Arguably no four words are better calculated to explode the heads of liberals the world over than “Donald Trump’s Nobel Prize.” That was reason enough for thousands of Trump devotees to chant “Nobel! Nobel!” at a weekend political rally in Michigan. His putative claim on the laurel had come days earlier, when the whole world saw North Korea’s Kim Jong Un attempt an awkward hug with South Korean leader Moon Jae-in at the conclusion of their summit. Kim is a third-generation despot known for ordering senior officials executed by shooting them at close range with antiaircraft fire. So any hug, no matter how awkward, is going to look like a momentous breakthrough, and President Trump’s team is of course going to credit his Twitter diplomacy.
Liberal heads also went blooey back in 1906, when another brash, wealthy, self- promoting New York Republican president received a Nobel Peace Prize. According to keepers of the Nobel records, “the Norwegian Left argued that [Theodore] Roosevelt was a ‘military mad’ imperialist who completed the American conquest of the Philippines. Swedish newspapers wrote that Alfred Nobel was turning in his grave.”
What is most pertinent about this parallel is not how much or how little Trump resembles this role model. (It’s possible Roosevelt wrote more books than Trump has read.) Instead, the key takeaway is that Roosevelt won his peace prize for mediating an agreement involving the future of Korea. More than a century later, the U.S. president is still working on the same problem. This simple fact ought to give the triumphalists pause.
For all the focus on personality — “Little Rocket Man” and so on — Korea’s destiny as a global problem patch is dictated by its geography more than its leaders. It is the strategic peninsula where imperial powers converge. Korea shields China’s vital ports on the Yellow Sea; it lures Russia with the hope of warm-water access to the Pacific; it juts at the Japanese home islands “like a dagger pointed at the heart,” as one military strategist put it sharply. Dominated for centuries by China, Korea found itself at the crossroads of two wars in the decade between 1895 and 1905, and nothing afterward has resembled true peace.

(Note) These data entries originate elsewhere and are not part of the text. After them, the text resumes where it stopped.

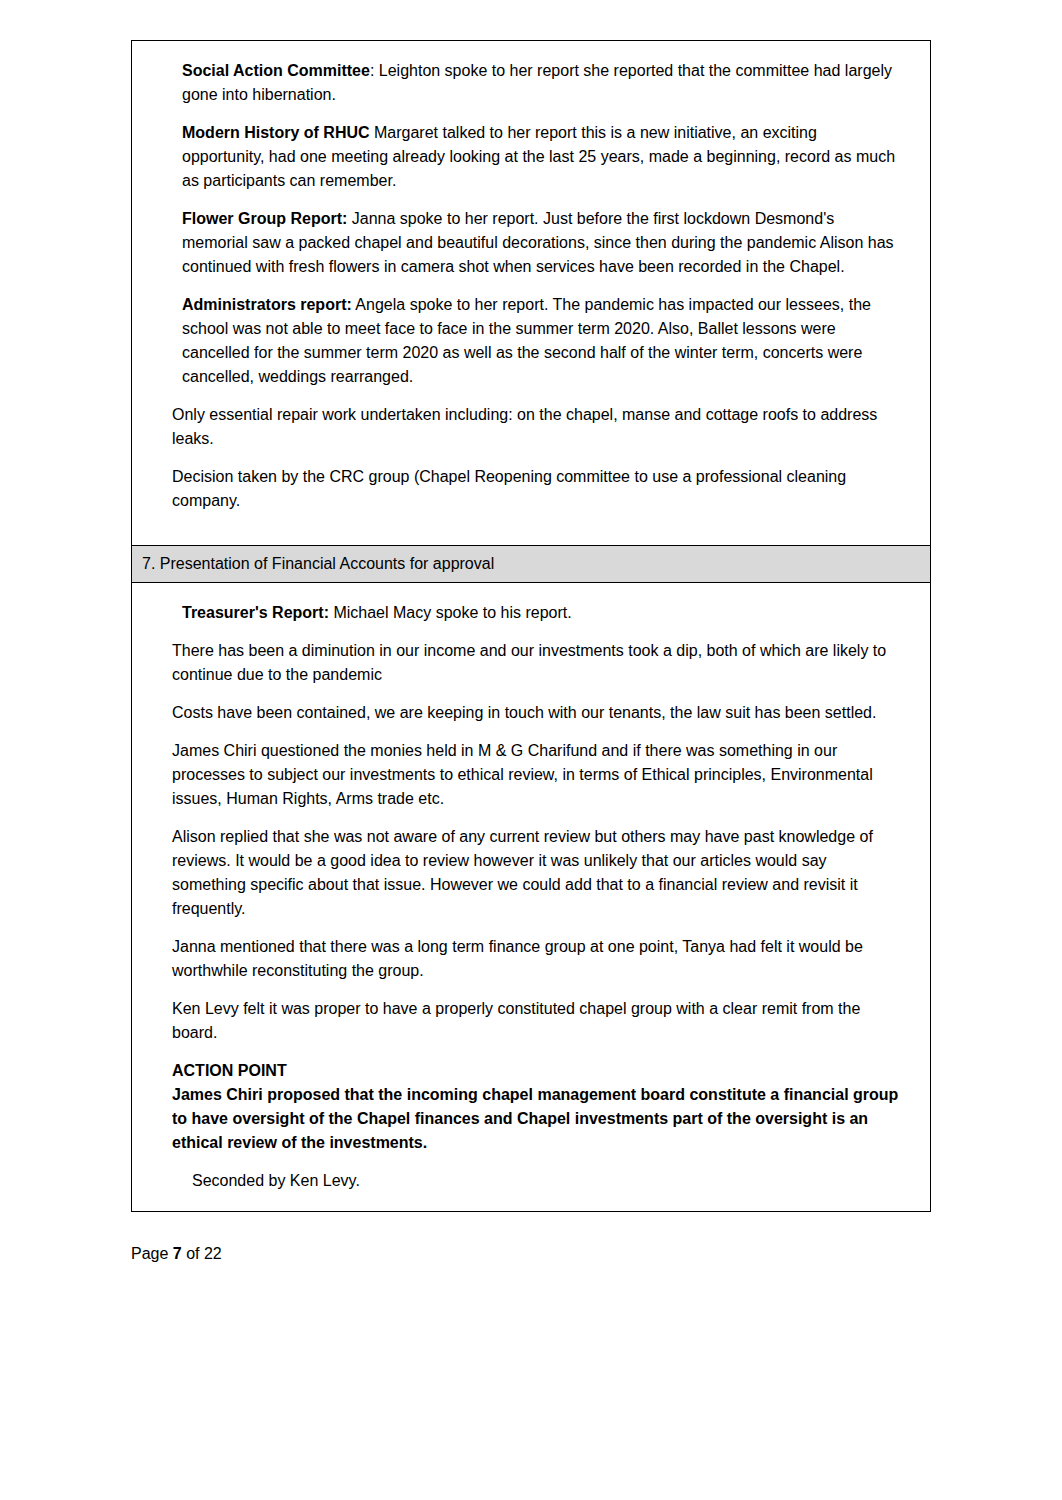Social Action Committee: Leighton spoke to her report she reported that the committee had largely gone into hibernation.
Modern History of RHUC Margaret talked to her report this is a new initiative, an exciting opportunity, had one meeting already looking at the last 25 years, made a beginning, record as much as participants can remember.
Flower Group Report: Janna spoke to her report. Just before the first lockdown Desmond's memorial saw a packed chapel and beautiful decorations, since then during the pandemic Alison has continued with fresh flowers in camera shot when services have been recorded in the Chapel.
Administrators report: Angela spoke to her report. The pandemic has impacted our lessees, the school was not able to meet face to face in the summer term 2020. Also, Ballet lessons were cancelled for the summer term 2020 as well as the second half of the winter term, concerts were cancelled, weddings rearranged.
Only essential repair work undertaken including: on the chapel, manse and cottage roofs to address leaks.
Decision taken by the CRC group (Chapel Reopening committee to use a professional cleaning company.
7. Presentation of Financial Accounts for approval
Treasurer's Report: Michael Macy spoke to his report.
There has been a diminution in our income and our investments took a dip, both of which are likely to continue due to the pandemic
Costs have been contained, we are keeping in touch with our tenants, the law suit has been settled.
James Chiri questioned the monies held in M & G Charifund and if there was something in our processes to subject our investments to ethical review, in terms of Ethical principles, Environmental issues, Human Rights, Arms trade etc.
Alison replied that she was not aware of any current review but others may have past knowledge of reviews. It would be a good idea to review however it was unlikely that our articles would say something specific about that issue. However we could add that to a financial review and revisit it frequently.
Janna mentioned that there was a long term finance group at one point, Tanya had felt it would be worthwhile reconstituting the group.
Ken Levy felt it was proper to have a properly constituted chapel group with a clear remit from the board.
ACTION POINT
James Chiri proposed that the incoming chapel management board constitute a financial group to have oversight of the Chapel finances and Chapel investments part of the oversight is an ethical review of the investments.
Seconded by Ken Levy.
Page 7 of 22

Roosevelt’s role in ending the second of those two wars, between Russia and Japan , led to his Nobel Prize and left the peninsula under Japanese sway. Over the next generation, that sway deteriorated into an increasingly brutal occupation, ending only with Japan’s defeat in World War II. After Tokyo’s surrender in 1945, the victorious United States divided the peninsula with the Soviet Union, creating a buffer zone between the rival superpowers, but the tense coexistence failed. A savage war in the early 1950s carried the world to the nuclear brink and never officially ended.
For all the hopes Trump will carry into his proposed summit with Kim — hopes for peace, denuclearization and even visions of eventual unification — this tangled skein of history and geography presents some formidable knots. On a scale of difficulty from one to 10, this is a 13. Consider just a few of the intractable questions facing the U.S. team:
First, what is Kim’s future? Today, he is the absolute ruler of an impoverished but militarily dangerous nation protected by his own arms and the suzerainty of China. Like his father and grandfather, he holds power by wielding violence, favoritism and propaganda, while keeping his people on a constant wartime footing. How, exactly, does he fit this family-business model into any vision of a peaceful, unified Korea in which the wealthy, open South would have overwhelming economic superiority?
Second, how can global powers reconcile competing interests in Korea over the long term without a permanent division, and the attendant threat of renewed tensions? Since November 1950, when China sent hundreds of thousands of ill-equipped troops across the Yalu River in human waves, Beijing has made clear it will never accept U.S. dominance of the peninsula. Over the same period, the United States has invested enormous blood, treasure and human resources in building the South into a dynamic democracy. If the bright line of the 38th Parallel is to be gradually erased, as Kim and Moon agreed in vague but idealistic language, how will these competing commitments be separated?
And supposing that the United States can somehow coexist with China in a peaceful Korea, how does Russia fit into the mix? The struggling but proud petro-state has designs on turning Korea into a major customer, and perhaps a transshipment hub for its natural gas. There is friction all around the globe where Russia rubs against the West. Can it be safely managed in the tinderbox of Korea?
Everything we have seen in the past few months, we’ve seen before. The North Koreans pause their arms buildup. The South Koreans extend their hands. Promises of peace are exchanged.
This has happened repeatedly because it’s the easy part. What comes next is devilishly difficult. And if Trump pulls it off — truly, lastingly — he will deserve the prize.